- **Exercises**:
1) Condense the paragraph of the reflection on death that begins "On November 27, 2013, Pope Francis reflected on death" into a short bulleted list of its main points.
2) Extend the reflection on death, picking up right after its last sentence about Jesus being deeply shaken and emotional.

On November 27, 2013, Pope Francis reflected on death during his general audience in Rome. He said, “Death affects us all, and it questions us in a profound way. ... If it is understood as the end of everything, death ... terrifies us, it becomes a threat that shatters every dream, every promise, it severs every relationship.” He suggested that if we “consider our lives as a span of time between two poles: birth and death,” such a vision of death is both reasonable and terrible. This vision, said Francis, is the logical conclusion of the atheism that “interprets life as a random existence in the world ... a journey toward nothingness,” or the “practical atheism which consists in living for one’s own interests alone.” He added that “When we think of death as the end of everything,” we “have no choice but to hide it, deny it or trivialize it so that it doesn’t scare us.”

What sadder commentary could there be on someone’s life than to trivialize their death? 

Today’s Gospel presents Jesus in the moment when he realized that “his hour” had come. Here, John gives us a glimpse of Jesus’ heart as he makes the astounding statement, “I am troubled now.” The word Jesus used for being troubled was the one that described him when he shared Martha’s grief at Lazarus’ death, the same word that depicted the churning of the waters of the pool of Siloam. Jesus was deeply shaken and emotional.

- **Supplied records**:
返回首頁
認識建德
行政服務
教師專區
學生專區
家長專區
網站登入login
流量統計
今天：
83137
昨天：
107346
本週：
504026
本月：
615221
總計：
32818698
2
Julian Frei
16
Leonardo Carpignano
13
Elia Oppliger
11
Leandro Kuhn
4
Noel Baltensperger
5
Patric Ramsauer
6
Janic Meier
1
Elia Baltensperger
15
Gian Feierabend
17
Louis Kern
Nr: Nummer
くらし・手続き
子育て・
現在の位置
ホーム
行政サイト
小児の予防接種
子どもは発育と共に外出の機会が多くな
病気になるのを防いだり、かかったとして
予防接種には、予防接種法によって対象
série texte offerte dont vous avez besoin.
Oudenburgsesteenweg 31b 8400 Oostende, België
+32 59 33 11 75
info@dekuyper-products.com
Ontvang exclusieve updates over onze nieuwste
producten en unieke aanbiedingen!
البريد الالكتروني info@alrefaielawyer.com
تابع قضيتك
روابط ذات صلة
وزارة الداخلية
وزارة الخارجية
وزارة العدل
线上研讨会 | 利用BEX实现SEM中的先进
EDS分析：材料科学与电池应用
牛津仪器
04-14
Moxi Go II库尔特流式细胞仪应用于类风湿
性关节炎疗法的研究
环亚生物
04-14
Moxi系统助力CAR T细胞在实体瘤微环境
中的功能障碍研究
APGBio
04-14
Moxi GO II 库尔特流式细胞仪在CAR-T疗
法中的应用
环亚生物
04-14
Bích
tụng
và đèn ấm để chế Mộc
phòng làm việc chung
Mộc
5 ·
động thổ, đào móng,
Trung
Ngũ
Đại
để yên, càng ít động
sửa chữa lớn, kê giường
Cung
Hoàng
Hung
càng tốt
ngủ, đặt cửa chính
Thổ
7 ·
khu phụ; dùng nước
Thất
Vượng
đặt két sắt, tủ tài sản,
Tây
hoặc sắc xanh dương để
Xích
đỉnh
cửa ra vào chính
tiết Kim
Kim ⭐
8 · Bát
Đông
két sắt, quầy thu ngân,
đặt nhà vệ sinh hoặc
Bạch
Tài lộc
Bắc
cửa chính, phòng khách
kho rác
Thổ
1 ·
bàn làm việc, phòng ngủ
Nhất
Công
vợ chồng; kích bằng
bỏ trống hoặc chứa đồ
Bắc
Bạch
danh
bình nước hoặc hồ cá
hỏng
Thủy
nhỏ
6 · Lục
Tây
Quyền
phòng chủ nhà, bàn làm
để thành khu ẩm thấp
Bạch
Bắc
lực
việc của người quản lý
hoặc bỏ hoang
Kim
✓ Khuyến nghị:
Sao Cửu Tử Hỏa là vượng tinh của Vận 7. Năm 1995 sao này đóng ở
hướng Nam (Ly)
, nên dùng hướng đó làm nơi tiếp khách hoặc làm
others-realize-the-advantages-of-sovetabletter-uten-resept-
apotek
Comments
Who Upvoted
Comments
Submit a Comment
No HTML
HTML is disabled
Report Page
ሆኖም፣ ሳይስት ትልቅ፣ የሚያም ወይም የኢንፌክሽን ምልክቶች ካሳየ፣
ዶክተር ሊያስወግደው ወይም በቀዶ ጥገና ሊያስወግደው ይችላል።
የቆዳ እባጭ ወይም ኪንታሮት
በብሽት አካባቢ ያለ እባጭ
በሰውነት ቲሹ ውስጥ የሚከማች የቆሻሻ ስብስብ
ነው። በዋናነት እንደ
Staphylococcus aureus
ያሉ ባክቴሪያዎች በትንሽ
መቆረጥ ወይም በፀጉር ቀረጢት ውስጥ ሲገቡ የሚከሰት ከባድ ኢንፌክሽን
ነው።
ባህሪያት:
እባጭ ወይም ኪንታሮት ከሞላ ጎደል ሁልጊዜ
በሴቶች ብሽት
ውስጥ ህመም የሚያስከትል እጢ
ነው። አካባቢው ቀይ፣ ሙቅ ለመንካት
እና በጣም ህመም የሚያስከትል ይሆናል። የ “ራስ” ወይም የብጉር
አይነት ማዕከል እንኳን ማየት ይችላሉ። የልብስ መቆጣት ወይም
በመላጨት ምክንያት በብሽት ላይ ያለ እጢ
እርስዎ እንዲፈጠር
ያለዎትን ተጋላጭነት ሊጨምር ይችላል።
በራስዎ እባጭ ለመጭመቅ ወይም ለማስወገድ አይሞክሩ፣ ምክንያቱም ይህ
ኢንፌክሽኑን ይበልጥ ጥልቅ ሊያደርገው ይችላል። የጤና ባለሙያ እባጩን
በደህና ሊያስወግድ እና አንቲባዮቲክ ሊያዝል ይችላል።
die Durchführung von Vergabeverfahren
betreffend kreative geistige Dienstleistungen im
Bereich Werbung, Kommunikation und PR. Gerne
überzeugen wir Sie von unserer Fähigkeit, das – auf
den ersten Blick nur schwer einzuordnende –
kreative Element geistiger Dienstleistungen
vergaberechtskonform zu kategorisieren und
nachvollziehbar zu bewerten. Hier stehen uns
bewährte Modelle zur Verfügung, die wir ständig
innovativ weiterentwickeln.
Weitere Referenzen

- **Answer list**:
1)
- On November 27, 2013, at his general audience in Rome, Pope Francis said that death affects everyone and questions us deeply.
- When death is understood as the end of everything, it terrifies us, shatters every dream and promise, and severs every relationship.
- If life is viewed as a span between birth and death, that vision of death is both reasonable and terrible.
- He called this vision the logical conclusion of atheism that sees life as random and as a journey toward nothingness, or of a "practical atheism" of living only for one's own interests.
- Thinking of death as the end of everything leaves people no choice but to hide it, deny it or trivialize it so it doesn't scare them.

2)
Having admitted that, his next words reiterated the core orientation of his life. He was facing his end, what would both look and feel like utter defeat, and his first thought was of his Father: Should he ask his Father for an escape? Reframing everything that was about to take place, he prayed, “Father, glorify your name.” After expressing the depth of his human frailty, Jesus took on the role of explaining the things of God. “When I am lifted up … I will draw everyone to myself.”

John tells us that his phrase “when I am lifted up,” indicated how he would die. Like so much John wrote, this has two levels of meaning. Jesus was speak ing literally about being raised on the cross. But, as John tells the passion story, Jesus approached the cross as his exaltation, the revelation of the glory of God in him. In John’s Gospel, Jesus’ death on the cross is the revelation par excellence of God’s unfailing love. The cross raised Jesus up as the icon of God’s everlasting love.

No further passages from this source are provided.